Valencia menatap layar ponselnya sambil menghela napas gusar, MOU milik mereka telah ditanda tangani oleh masing-masing CEO perusahaan mereka.
"Apa MOU itu harus ditanda tangani oleh CEO?" Tanya Valencia dalam hati.
Bella : Clara mana? Dari tadi aku tidak melihatnya muncul di grup ini.
Joana : Clara keluarlah.
Clara : Aku hadir untuk menyimak pembicaraan kalian.
Valencia : Apa MOU itu harus ditanda tangani oleh CEO?
Joana : Aku tidak tahu.
Bella : Memangnya kenapa? Apa Pak Felix sedang tidak ada di perusahaan.
Valencia : Pak Felix selalu sibuk dan susah ditemui.
Valencia meminta maaf dalam hati karena ia telah membohongi sahabatnya. Ia tidak mungkin mengatakan pada sahabatnya kalau Felix memberikan pilihan sulit, karena pilihan sulit itu lah membuat dirinya tidak mendapatkan tanda tangan Felix.
Clara : Setahuku tidak masalah kalau bukan CEO yang menanda tangani MOU itu, kau bisa meminta tanda tangan pada kepala bidang dimana kamu ditempatkan magang.
Clara : Kau bisa bertanya pada Ibu Emy untuk memastikan apa info yang aku berikan ini memang benar atau tidak.
Senyum cerah terbit dibibir Valencia ketika membaca pesan dari Clara, akhirnya ia mempunyai harapan agar ia cepat menyerahkan MOU pihak sekolah pada Ibu Emy.
Valencia : Terima kasih Clara, aku akan menanyakam pada Ibu Emy sekarang.
Langsung saja Valencia mencari kontak Ibu Emy dan ia mulai mengetikkan kalimat pembuka yang sopan sebelum menanyakan pertanyaan yang ingin ia tanyakan.
Valencia : Selama malam Bu, saya ingin bertanya sesuatu pada Ibu.

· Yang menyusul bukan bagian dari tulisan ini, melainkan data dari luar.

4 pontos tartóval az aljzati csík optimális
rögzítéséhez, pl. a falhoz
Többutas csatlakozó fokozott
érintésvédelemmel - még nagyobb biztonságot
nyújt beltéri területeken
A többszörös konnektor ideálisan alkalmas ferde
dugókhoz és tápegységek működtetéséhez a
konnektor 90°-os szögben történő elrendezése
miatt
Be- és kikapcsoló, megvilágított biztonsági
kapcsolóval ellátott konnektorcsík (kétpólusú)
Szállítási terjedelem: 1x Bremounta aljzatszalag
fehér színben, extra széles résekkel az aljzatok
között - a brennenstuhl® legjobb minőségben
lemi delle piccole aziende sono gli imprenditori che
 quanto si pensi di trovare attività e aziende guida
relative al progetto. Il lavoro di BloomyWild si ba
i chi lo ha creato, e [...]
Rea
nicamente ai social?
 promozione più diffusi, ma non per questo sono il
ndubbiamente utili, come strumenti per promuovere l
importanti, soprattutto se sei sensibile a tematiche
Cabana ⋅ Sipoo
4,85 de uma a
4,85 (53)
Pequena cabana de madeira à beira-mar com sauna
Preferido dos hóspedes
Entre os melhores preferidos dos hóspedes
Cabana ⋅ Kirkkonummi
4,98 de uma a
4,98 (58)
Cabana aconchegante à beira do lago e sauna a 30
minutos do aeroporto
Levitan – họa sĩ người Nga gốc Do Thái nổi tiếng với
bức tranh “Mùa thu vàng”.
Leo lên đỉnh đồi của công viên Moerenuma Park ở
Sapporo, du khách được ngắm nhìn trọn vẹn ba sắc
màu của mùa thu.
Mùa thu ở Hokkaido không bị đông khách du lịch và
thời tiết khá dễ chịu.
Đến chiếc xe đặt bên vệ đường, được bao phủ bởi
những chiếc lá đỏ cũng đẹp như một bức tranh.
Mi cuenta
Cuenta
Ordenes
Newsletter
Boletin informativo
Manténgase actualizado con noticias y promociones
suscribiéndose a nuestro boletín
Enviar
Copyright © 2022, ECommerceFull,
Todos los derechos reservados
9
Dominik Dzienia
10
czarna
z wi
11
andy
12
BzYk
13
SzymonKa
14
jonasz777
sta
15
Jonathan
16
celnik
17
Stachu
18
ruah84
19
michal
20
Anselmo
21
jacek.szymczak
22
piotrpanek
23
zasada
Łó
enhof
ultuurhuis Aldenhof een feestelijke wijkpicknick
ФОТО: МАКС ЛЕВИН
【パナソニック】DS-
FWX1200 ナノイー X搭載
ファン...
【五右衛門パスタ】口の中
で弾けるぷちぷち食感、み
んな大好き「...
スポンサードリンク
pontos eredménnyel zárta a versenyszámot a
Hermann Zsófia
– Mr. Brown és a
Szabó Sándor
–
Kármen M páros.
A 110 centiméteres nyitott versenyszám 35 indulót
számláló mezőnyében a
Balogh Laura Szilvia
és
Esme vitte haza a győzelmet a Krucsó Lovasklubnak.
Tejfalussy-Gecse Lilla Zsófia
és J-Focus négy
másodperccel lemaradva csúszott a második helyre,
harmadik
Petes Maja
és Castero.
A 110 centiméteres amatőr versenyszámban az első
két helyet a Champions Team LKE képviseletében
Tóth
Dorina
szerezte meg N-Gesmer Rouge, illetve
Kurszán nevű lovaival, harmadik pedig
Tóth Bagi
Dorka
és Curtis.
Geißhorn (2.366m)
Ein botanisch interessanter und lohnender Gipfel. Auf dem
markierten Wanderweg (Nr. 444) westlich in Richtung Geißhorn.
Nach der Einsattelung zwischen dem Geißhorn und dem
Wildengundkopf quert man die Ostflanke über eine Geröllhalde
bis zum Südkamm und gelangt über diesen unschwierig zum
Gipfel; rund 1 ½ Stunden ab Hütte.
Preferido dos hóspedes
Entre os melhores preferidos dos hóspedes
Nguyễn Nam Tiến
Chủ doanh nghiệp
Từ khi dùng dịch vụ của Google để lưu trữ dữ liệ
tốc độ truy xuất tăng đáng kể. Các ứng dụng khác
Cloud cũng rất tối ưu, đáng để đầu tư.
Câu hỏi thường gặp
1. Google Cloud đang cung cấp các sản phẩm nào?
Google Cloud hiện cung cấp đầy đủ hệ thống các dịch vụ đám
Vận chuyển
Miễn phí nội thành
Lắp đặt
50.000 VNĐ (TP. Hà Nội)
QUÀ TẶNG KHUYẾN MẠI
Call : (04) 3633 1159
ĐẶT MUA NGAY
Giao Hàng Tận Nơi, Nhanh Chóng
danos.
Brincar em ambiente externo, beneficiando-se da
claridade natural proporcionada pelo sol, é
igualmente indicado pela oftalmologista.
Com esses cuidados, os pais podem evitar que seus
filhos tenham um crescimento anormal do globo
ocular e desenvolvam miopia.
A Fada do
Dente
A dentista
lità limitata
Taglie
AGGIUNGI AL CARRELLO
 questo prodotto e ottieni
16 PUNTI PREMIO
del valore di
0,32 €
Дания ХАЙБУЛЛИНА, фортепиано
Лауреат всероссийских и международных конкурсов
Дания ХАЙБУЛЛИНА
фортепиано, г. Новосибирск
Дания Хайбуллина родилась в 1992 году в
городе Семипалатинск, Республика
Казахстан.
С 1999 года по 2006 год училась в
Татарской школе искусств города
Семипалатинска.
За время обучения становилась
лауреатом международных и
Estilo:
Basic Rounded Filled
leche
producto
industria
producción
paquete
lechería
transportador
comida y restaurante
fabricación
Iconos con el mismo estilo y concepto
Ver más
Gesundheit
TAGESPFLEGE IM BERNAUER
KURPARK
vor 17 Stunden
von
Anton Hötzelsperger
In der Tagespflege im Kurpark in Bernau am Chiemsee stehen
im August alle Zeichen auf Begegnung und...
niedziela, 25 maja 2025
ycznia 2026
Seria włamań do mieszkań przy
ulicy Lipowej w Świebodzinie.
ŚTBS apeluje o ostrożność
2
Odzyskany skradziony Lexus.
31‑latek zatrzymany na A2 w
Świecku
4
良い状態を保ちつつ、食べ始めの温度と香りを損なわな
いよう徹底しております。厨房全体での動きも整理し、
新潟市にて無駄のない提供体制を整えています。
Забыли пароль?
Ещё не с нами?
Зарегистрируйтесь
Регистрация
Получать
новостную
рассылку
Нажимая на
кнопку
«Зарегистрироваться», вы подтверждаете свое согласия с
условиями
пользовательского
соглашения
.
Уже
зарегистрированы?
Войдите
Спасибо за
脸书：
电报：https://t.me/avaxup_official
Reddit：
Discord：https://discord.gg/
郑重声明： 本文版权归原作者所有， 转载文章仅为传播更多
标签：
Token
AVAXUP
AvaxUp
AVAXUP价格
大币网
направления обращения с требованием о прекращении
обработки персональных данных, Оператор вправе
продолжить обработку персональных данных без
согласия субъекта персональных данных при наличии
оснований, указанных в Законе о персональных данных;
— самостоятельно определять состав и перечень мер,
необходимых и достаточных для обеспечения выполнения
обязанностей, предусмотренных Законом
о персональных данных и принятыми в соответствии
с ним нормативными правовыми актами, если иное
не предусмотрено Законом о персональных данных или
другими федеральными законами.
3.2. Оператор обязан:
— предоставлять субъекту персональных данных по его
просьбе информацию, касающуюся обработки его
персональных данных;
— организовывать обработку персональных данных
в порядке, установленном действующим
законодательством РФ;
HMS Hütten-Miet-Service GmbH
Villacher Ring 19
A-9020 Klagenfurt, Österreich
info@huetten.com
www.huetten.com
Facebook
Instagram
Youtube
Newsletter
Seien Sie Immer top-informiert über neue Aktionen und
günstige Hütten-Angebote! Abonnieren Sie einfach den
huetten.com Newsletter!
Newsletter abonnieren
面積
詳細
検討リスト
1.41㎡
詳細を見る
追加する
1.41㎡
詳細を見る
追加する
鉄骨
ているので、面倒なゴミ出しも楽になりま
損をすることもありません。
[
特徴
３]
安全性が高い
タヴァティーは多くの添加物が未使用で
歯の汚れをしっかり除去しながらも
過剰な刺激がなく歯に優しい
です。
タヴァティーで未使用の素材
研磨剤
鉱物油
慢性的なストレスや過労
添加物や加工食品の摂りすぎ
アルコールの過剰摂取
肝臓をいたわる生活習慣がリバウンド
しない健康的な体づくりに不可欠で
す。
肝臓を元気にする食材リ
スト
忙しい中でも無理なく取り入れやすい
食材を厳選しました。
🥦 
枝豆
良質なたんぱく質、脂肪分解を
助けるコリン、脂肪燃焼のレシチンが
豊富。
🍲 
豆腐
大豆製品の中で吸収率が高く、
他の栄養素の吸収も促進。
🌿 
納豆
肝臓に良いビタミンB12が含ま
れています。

Valencia menatap layar ponselnya dengan gugup karena menunggu balasan dari Ibu Emy, ia berharap semoga info yang diberi tahu oleh Clara itu memang benar.
Drt...
Ibu Emy : Selamat malam.
Ibu Emy : Silahkan ingin bertanya apa?
Valencia : Apa benar kalau MOU dari pihak sekolah boleh ditanda tangani oleh kepala bidang?
Ibu Emy : Tentu saja boleh.
Valencia : Terima kasih Ibu telah menjawab pertanyaan saya.
Ibu Emy : Sama-sama.
Ibu Emy : Tapi, kalau CEO tidak sibuk kau bisa meminta tanda tangan CEO. Tapi kalau CEO sedang sibuk maka tanda tangan MOU itu boleh diwakilkan oleh kepada bidang.
Valencia : Baik Bu, sekali lagi terima kasih.
Senyum Valencia tidak luntur dari bibirnya, sepertinya ia besok akan ke ruangan Ibu Alison untuk meminta tanda tangan beliau.
Jadi setelah itu ia bisa menyerahkan MOU pihak sekolah itu pada Ibu Emy dan masalah MOU pun selesai, jadi ia tinggal fokus menyicil laporan saja.
"Valen, apa kau sibuk?" Tanya Hery.
Valencia yang semula menatap ke layar ponsel kini beralih menatap Ayah nya. "Valen, tidak sibuk Ayah."
"Bantu Ayah membersihkan kedai ini, baru setelah itu kita pulang." Pinta Hery pada Valencia.
Valencia mengangguk. "Baik Ayah, Valen akan membantu Ayah membersihkan kedai."
Valencia pun beranjak dari kursinya dan ia pun mulai membantu Ayah nya membersihkan dan juga merapikan meja dan kursi kedai.